▶ **O que fazer**: Responda sim ou não se cada afirmação abaixo está de acordo com o texto sobre mulheres na ciência, citando literalmente o trecho que decide a resposta: (a) o Mergulho na Ciência USP é coordenado pela professora Camila Negrão Signori; (b) em 2020 houve três eventos focados nas mulheres cientistas brasileiras; (c) o Escritório USP Mulheres foi criado em 2010.

▶ **Texto da página**:
A fim de incentivar e alavancar a inserção de meninas e a retenção de mulheres na ciência, há inúmeras iniciativas e projetos que foram implementados nos últimos anos no Brasil, como, por exemplo: Astrominas (IAG-USP), Maré de Ciência (Unifesp), Meninas com Ciência (UFRJ) Parent in Science (UFRGS), Liga de Iniciação de Mulheres na Ciência (IEMA), Liga das Mulheres pelo Oceano, Bate-Papo com Netuno, além de muitos outros com grande adesão, empatia e sucesso. Uma dessas iniciativas, o Mergulho na Ciência USP (IO-USP), é um trabalho de formiguinha que traz meninas do ensino fundamental para vivenciar a experiência de estar em uma universidade e conhecer dezenas de temas das áreas de Ciência, Tecnologia, Engenharia e Matemática (da sigla em inglês, STEM). Este projeto, coordenado pela professora Camila Negrão Signori, teve o reconhecimento do Programa HeforShe da ONU, ao ser inserido no Impact Report de 2019 como uma das ações de sucesso para combater a desigualdade de gênero.
Aliando-se às iniciativas das universidades, ações igualmente importantes surgem na esfera de sociedades, organizações e agências de fomento à pesquisa. Além de mesas-redondas e palestras, em 2020 houve dois eventos focados nas mulheres cientistas brasileiras, o 1o Simpósio Brasileiro Mulheres em STEM, organizado pelo Instituto Tecnológico de Aeronáutica (ITA), e o 1o Encontro da Pós-Graduação da USP: Elas fazem ciência.
Premiações dedicadas exclusivamente às mulheres, como o Prêmio para Mulheres Brasileiras em Química (da Sociedade Brasileira de Química, Fapesp e empresas) e o Prêmio Caroline Bori Ciência e Mulher (da SBPC), além do tímido aumento de mulheres vencedoras do Prêmio Nobel, com apenas 6% do total de premiados, são iniciativas relevantes para destacar, inspirar e reconhecer a atuação das cientistas.
A criação de editais de fomento à pesquisa e de portarias que regem a Universidade, respectivamente, visando ao desenvolvimento de projetos com liderança feminina e à melhoria das condições de trabalho da mulher pesquisadora e professora são outras importantes estratégias que vêm sendo aos poucos implementadas. Além disso, foi estabelecida uma data oficial (11 de fevereiro) que celebre as mulheres e meninas na ciência, nacional e internacionalmente, assim como a criação da ONU Mulheres na esfera global em 2010 e do Escritório USP Mulheres em 2016, com o objetivo de propor e apoiar iniciativas e projetos voltados à igualdade de gênero.
No âmbito cultural, as iniciativas que contemplam a inserção de exemplos femininos na ciência, como a publicação de livros por grandes editoras, a realização de peças de teatro que mostram a trajetória de mulheres cientistas (Cia. Delas de Teatro) e a criação de personagens cientistas no contexto do Donas da Rua (da famosa Turma da Mônica), alcançam uma outra dimensão, ao mexer com o imaginário de crianças e famílias brasileiras e extrapolar totalmente os muros das universidades.
Sobretudo, a inserção bem-sucedida das mulheres e meninas na ciência é alicerçada pelo apoio e respeito de homens (e mulheres!) em qualquer ambiente, como escolar, universitário e familiar. Afinal, a ciência e todo o universo fascinante que a permeia, como os mistérios do oceano, podem e devem ser desvendados por quem desejar, acreditar e se dedicar.

▶ **Registros de dados salvos**:

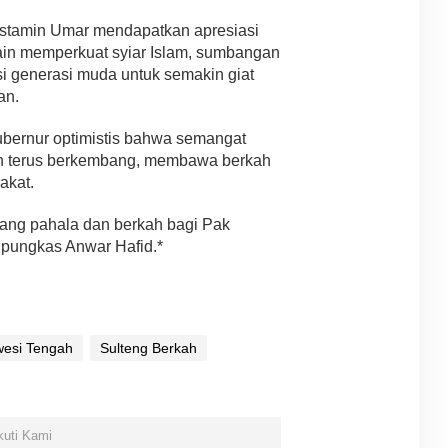
ustamin Umar mendapatkan apresiasi
lain memperkuat syiar Islam, sumbangan
i generasi muda untuk semakin giat
an.
bernur optimistis bahwa semangat
an terus berkembang, membawa berkah
akat.
dang pahala dan berkah bagi Pak
 pungkas Anwar Hafid.*
wesi Tengah
Sulteng Berkah
kuti Kami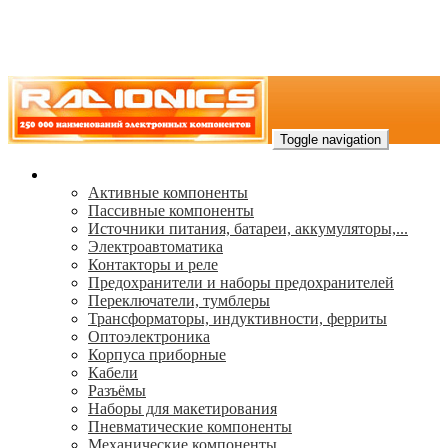
Toggle navigation
Каталог
Активные компоненты
Пассивные компоненты
Источники питания, батареи, аккумуляторы,...
Электроавтоматика
Контакторы и реле
Предохранители и наборы предохранителей
Переключатели, тумблеры
Трансформаторы, индуктивности, ферриты
Oптоэлектроника
Корпуса приборные
Кабели
Разъёмы
Наборы для макетирования
Пневматические компоненты
Механические компоненты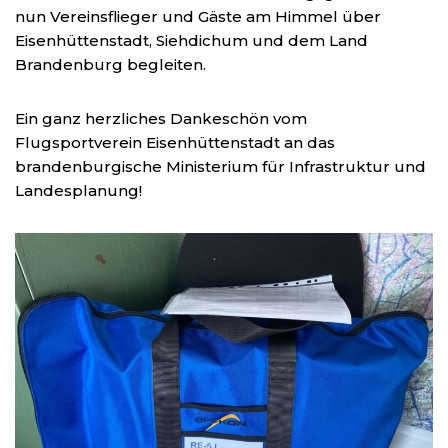
nun Vereinsflieger und Gäste am Himmel über
Eisenhüttenstadt, Siehdichum und dem Land
Brandenburg begleiten.
Ein ganz herzliches Dankeschön vom
Flugsportverein Eisenhüttenstadt an das
brandenburgische Ministerium für Infrastruktur und
Landesplanung!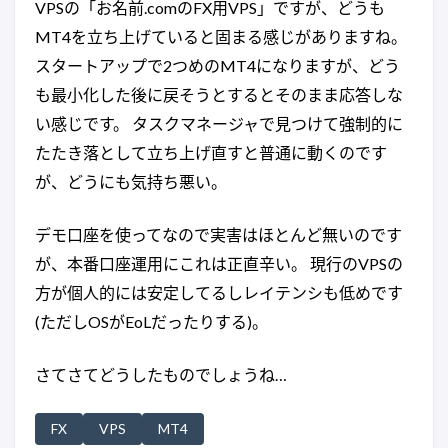
VPSの「お名前.comのFX用VPS」ですが、どうも
MT4を立ち上げていると固まる感じがありますね。
スタートアップで2つめのMT4になりますが、どう
も最小化した後に戻そうとするとそのまま応答しな
い感じです。 タスクマネージャで見つけて強制的に
たたき落として立ち上げ直すと普通に動くのです
が、どうにも気持ち悪い。
デモ口座を使ってなので実害はほとんど無いのです
が、本番口座運用にこれは正直辛い。 現行のVPSの
方が個人的には安定してるしレイテンシも低めです
(ただしOSがEoLだったりする)。
さてさてどうしたものでしょうね…
FX
VPS
MT4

▶ **Tarefa concluída**:
(a) Sim: "Este projeto, coordenado pela professora Camila Negrão Signori"
(b) Não: "em 2020 houve dois eventos focados nas mulheres cientistas brasileiras"
(c) Não: "do Escritório USP Mulheres em 2016"